Una vez que el americano eligió cuidadosamente su escenario, el acantilado de Huntington Cliff a las afueras de Los Ángeles, comenzó a publicitar su acto.

Era noviembre y las condiciones eran perfectas. Fred preparó su equipo, se aseguró de que los arneses estuvieran bien sujetos a su cuerpo, arrancó su moto y se enfrentó al momento definitivo, sin más medidas de seguridad que un jersey  y una dentadura sin incisivos superiores que daba cuenta de sus antecedentes como acróbata.

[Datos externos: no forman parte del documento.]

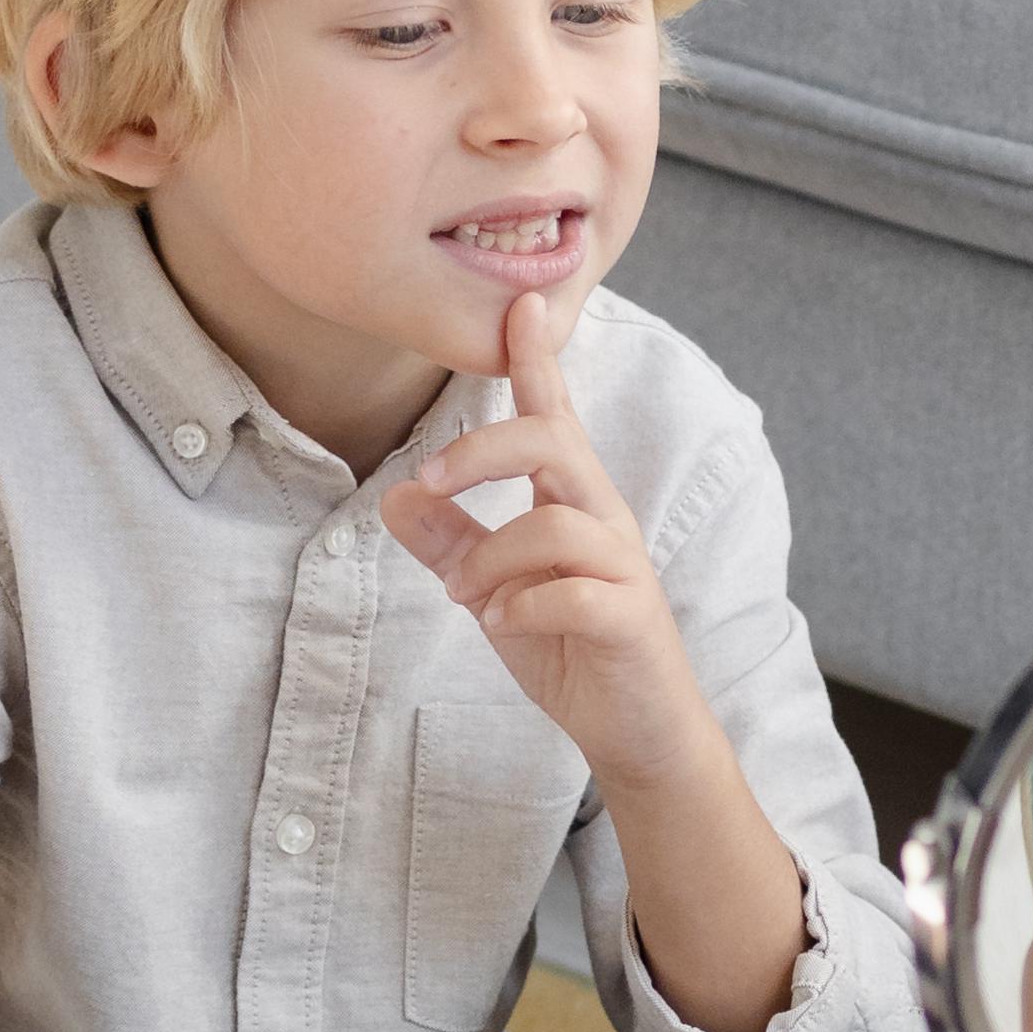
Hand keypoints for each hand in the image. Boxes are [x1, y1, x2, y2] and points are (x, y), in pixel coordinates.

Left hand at [384, 293, 714, 792]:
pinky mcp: (631, 618)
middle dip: (482, 451)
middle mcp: (602, 519)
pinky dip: (526, 605)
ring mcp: (622, 566)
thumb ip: (451, 543)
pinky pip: (577, 593)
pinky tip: (500, 623)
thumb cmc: (570, 647)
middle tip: (429, 483)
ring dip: (492, 557)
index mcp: (571, 500)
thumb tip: (395, 496)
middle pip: (554, 442)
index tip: (520, 301)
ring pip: (556, 523)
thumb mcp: (494, 591)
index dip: (537, 359)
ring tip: (466, 596)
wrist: (638, 729)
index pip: (553, 415)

Fred aceleró hasta una velocidad de casi 100 km/h sobre un camino de tierra y se lanzó sobre una rampa. Ni la trayectoria de despegue ni la velocidad fueron las necesarias para que Osborne pudiera triunfar en su acto. Voló sobre el precipicio de una manera bastante precaria, y cuando trató de abrir el paracaídas, ano hubo tiempo suficiente para que el paracaídas se desplegase  para hacer su trabajo, por lo que Osborne se estrelló en el suelo. Para su fortuna, unos cables que se cruzaron en su trayecto ayudaron a amortiguar su caída.

Cuando su cuerpo yacía sobre el suelo los espectadores corrieron hacia él, y aunque todos pensaban que hasta ahí había llegado el aventurero Osborne, para su sorpresa se encontraron con que el hombre estaba vivo, herido, pero consciente, mientras que su moto ardía entre llamas sólo unos metros más allá. Osborne fue trasladado al hospital  en estado crítico y los médicos lograron salvarlo para que pudiera contar al mundo su hazaña. Obviamente, nunca volvió a intentarlo.

Ya sea Fred Osborne, Evel Knievel, Travis Pastrana, o Brad O’Neali siempre habrá amantes del peligro en el mundo de los amantes de la aventura, lo único que cambiará será la magnitud de sus actos.